Other booms followed in 1914 and 1936. But it wasn’t until 1947 when a major strike in Leduc that oil and gas replaced agriculture as the province’s economic driver

Back in 1903 the boom was in full swing. Both honest business folks and speculators poured in. They gathered and began building ‘Oil City’ in hopes of the pumping oil derricks. Canada’s first ‘discovery well’ extracted 300 barrels per day.

The oil was the traditional kind that pumped and spurted out of the ground but turned to a trickle in 1908. ‘Oil Town’ was abandoned and the search for new oil in Alberta was on.

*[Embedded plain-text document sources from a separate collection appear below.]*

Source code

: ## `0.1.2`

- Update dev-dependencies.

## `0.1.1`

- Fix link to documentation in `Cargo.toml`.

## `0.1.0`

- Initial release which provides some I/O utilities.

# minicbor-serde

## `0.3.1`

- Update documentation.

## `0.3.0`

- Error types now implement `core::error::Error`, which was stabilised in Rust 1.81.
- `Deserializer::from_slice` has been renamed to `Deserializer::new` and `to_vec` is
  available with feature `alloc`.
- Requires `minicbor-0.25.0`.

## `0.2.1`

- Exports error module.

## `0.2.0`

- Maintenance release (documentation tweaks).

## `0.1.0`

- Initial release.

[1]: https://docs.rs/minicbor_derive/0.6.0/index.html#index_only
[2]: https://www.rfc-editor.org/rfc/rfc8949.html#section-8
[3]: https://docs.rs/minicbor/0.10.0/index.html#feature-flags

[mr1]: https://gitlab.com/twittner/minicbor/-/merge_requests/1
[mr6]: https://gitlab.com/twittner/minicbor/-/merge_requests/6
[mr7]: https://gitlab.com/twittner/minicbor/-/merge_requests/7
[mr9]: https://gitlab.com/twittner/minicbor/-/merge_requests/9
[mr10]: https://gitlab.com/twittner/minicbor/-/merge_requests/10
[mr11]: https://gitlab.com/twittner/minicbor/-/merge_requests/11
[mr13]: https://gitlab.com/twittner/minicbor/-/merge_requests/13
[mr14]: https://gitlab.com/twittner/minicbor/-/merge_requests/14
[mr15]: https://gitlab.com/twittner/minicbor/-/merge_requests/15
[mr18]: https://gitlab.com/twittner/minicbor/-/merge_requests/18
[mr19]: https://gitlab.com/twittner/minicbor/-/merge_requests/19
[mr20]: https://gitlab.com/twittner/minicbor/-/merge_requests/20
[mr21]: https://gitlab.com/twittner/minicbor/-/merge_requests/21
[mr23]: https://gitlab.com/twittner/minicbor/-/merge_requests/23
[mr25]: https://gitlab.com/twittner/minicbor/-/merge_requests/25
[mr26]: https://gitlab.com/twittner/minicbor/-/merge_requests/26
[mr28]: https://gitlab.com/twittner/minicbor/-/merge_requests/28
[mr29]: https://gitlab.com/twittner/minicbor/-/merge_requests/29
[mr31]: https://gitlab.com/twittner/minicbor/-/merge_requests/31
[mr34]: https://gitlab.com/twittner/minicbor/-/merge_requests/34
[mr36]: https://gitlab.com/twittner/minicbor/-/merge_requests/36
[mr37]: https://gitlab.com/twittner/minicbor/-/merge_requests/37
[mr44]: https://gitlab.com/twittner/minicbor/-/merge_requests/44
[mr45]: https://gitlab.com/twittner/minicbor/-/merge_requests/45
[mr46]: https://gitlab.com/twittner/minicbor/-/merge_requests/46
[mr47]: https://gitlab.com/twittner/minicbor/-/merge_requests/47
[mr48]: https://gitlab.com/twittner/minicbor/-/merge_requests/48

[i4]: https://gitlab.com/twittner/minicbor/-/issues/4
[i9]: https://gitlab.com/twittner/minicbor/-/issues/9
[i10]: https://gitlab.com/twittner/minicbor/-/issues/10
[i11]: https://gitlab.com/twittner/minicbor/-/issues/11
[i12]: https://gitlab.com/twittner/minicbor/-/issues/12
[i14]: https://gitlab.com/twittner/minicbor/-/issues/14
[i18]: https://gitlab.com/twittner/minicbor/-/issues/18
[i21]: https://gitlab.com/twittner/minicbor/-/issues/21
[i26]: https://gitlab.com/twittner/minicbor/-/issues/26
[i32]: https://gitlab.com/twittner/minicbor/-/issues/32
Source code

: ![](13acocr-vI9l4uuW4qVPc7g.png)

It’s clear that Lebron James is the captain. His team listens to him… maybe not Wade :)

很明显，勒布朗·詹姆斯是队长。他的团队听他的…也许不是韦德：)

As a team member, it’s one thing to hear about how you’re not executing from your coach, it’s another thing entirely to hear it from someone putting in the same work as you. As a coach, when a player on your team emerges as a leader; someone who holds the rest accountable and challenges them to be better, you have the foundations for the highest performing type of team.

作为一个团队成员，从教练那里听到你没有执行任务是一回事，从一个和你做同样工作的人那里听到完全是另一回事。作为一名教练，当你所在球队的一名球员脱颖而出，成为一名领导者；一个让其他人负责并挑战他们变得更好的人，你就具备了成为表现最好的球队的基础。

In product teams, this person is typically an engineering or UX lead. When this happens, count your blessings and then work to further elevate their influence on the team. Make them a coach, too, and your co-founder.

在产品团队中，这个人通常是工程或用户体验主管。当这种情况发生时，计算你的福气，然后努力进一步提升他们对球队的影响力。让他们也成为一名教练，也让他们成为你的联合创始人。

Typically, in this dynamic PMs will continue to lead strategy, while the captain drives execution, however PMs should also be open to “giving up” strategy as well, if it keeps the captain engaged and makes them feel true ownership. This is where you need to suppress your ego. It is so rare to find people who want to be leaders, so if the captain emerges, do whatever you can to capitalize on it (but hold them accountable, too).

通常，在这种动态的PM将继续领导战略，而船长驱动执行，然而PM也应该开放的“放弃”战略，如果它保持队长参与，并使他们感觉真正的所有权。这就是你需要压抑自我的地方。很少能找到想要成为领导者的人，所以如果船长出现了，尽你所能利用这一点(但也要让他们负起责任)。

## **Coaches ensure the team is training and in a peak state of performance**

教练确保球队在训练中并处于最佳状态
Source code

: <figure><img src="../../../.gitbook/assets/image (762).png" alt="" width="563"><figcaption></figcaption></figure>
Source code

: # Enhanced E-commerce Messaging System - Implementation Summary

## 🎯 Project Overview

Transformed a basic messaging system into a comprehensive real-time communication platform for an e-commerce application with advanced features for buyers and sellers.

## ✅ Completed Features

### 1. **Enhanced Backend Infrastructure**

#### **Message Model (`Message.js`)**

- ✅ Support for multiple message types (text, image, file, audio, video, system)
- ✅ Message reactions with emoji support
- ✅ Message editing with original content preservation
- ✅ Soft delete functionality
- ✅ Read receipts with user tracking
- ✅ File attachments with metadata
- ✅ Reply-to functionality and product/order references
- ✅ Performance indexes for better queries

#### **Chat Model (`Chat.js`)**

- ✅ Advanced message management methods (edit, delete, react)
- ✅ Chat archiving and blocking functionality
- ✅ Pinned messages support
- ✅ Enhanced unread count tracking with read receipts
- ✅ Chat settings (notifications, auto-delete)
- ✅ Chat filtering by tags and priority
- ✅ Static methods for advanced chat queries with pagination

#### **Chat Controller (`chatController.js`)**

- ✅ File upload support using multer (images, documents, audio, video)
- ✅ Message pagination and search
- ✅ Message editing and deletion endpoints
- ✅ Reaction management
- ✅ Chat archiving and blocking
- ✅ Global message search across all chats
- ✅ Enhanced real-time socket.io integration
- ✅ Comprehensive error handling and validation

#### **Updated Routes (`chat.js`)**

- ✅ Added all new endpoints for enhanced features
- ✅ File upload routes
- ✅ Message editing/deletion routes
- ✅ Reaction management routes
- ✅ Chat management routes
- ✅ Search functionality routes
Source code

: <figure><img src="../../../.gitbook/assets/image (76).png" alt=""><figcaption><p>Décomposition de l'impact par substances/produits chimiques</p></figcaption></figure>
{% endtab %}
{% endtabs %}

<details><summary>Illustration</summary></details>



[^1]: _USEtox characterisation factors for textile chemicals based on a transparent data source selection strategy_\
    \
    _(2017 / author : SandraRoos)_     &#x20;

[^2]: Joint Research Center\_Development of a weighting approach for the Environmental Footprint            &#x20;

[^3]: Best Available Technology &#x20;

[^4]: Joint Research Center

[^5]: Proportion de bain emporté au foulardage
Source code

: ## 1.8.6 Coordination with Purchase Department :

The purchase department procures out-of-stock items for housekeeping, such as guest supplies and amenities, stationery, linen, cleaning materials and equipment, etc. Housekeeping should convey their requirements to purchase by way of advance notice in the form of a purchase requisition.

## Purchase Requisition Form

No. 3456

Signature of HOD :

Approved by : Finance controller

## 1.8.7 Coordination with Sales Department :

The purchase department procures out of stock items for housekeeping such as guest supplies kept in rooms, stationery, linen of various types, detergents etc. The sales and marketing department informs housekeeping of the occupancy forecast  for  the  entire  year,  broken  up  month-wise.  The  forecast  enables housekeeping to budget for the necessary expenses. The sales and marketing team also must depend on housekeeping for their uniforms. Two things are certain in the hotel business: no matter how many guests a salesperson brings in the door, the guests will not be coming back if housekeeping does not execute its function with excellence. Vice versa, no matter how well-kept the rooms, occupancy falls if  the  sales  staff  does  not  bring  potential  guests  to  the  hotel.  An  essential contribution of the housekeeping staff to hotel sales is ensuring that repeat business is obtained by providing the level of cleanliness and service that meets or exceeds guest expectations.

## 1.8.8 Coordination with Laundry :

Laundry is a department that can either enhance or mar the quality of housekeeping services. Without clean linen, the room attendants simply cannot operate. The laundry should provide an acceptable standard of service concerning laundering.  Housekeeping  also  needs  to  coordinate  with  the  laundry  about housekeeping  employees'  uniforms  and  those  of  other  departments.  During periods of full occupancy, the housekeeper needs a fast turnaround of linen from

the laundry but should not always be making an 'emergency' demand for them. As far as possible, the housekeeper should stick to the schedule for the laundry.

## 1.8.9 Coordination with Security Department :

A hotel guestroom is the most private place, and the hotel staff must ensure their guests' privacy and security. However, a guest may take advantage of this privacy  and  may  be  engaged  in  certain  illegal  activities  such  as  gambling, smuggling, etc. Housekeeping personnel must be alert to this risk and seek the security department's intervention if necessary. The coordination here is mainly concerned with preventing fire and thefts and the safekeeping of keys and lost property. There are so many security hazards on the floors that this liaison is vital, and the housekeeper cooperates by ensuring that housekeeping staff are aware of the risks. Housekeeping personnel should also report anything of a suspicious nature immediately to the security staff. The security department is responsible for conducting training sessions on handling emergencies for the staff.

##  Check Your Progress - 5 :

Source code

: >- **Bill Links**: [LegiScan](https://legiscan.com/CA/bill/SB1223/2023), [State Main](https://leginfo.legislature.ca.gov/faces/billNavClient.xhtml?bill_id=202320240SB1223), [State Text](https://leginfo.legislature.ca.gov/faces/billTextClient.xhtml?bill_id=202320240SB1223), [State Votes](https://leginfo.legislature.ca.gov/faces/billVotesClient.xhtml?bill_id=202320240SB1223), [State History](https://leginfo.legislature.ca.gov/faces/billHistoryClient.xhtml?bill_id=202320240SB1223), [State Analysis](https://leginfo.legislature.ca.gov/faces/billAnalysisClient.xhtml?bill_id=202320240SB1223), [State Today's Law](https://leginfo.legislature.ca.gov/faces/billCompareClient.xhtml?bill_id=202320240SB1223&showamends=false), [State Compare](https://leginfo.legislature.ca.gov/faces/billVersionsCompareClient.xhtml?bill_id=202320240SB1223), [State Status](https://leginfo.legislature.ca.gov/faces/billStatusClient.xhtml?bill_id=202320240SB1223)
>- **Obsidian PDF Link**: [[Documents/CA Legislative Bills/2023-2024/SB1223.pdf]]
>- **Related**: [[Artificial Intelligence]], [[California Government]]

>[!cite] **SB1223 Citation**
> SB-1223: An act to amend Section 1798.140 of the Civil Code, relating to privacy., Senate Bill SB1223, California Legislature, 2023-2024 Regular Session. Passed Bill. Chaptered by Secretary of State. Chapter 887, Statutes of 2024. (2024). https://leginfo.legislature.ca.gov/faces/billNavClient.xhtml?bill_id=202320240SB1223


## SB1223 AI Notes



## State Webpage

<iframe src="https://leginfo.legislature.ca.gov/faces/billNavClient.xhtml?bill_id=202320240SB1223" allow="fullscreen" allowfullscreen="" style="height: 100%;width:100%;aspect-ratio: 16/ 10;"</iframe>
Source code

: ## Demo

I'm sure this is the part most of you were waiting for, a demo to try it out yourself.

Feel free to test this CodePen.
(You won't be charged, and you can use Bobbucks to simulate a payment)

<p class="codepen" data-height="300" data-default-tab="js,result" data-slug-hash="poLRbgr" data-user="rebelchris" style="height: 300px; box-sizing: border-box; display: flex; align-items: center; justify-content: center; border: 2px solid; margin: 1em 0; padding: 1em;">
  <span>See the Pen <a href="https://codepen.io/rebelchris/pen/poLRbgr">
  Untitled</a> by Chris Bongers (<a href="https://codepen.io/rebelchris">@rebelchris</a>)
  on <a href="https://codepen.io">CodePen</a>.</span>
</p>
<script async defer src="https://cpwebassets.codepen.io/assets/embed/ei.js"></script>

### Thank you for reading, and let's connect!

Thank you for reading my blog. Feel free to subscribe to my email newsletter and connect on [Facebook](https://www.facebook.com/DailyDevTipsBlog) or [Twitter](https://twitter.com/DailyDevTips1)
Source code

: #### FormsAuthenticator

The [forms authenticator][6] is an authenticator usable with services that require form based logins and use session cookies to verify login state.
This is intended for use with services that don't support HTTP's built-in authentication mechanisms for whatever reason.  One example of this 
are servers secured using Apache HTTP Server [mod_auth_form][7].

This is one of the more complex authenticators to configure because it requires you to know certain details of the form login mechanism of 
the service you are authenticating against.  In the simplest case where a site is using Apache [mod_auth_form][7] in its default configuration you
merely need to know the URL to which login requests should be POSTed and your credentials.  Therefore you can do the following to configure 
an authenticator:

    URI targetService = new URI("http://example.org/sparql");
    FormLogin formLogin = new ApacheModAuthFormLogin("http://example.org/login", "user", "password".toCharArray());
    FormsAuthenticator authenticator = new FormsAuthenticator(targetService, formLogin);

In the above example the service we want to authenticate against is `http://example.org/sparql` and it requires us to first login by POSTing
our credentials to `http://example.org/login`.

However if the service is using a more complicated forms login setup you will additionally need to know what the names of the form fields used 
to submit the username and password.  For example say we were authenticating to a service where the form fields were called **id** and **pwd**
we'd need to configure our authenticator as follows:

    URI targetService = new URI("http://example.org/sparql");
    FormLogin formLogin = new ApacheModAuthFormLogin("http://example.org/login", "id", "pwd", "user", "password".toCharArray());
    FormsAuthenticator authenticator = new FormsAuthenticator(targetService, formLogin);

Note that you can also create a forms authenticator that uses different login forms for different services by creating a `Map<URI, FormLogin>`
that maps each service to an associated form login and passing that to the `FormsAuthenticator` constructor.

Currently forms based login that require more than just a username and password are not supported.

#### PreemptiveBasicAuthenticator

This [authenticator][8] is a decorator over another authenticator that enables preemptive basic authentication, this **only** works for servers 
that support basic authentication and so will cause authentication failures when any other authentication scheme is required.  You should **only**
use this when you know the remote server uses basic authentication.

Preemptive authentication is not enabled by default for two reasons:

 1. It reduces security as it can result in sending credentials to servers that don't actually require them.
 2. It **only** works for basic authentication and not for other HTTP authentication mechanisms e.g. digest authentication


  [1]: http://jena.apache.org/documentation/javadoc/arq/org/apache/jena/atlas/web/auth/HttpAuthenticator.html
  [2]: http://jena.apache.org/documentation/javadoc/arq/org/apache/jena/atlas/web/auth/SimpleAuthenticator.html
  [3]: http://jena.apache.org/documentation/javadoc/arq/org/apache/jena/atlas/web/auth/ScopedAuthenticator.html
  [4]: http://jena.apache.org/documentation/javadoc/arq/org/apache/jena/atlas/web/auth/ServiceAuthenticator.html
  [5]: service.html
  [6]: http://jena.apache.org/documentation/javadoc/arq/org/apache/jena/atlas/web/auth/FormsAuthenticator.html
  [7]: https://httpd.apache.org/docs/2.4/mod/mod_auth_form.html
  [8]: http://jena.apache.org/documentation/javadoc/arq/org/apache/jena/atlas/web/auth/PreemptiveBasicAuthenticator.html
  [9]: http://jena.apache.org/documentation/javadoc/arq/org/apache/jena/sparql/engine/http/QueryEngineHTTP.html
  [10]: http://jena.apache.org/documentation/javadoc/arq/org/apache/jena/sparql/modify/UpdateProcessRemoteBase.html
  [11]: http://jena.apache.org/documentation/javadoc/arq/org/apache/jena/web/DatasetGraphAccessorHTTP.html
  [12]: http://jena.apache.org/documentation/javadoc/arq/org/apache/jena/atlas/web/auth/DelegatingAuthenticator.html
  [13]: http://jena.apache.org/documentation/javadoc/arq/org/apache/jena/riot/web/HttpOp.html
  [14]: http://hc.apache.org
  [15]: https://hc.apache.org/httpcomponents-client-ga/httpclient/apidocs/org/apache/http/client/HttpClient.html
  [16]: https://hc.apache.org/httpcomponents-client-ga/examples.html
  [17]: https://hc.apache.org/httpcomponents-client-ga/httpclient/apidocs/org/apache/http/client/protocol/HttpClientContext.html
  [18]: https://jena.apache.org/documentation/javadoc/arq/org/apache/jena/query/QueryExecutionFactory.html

Throughout the decades millions of dollars were made from various oil fields. People came and settled in the province. By the 1950’s more than half of Western Canada’s population-1.3 million, lived in Alberta.
Everyone knew the oil was there, but not gushing- it was locked in the earth. Leaps in technology have been the key to the oil sands and they have become increasingly profitable and sought after. One hundred years later and we’re in the position of maintaining growth, can better understand how to extract the oil efficiently and global thirst for oil is at a paramount.

“Dear Lord, please give me another oil boom and I promise not to blow it”.

Remember that bumper sticker? Quite often there are more reasons of why not to do something then there are of why to. After careful research has been conducted and facts are solid, folks that act like Kootenai and seize the moment are the true frontiersmen.

No one remembers the folks who missed the boom; history remembers those who made it.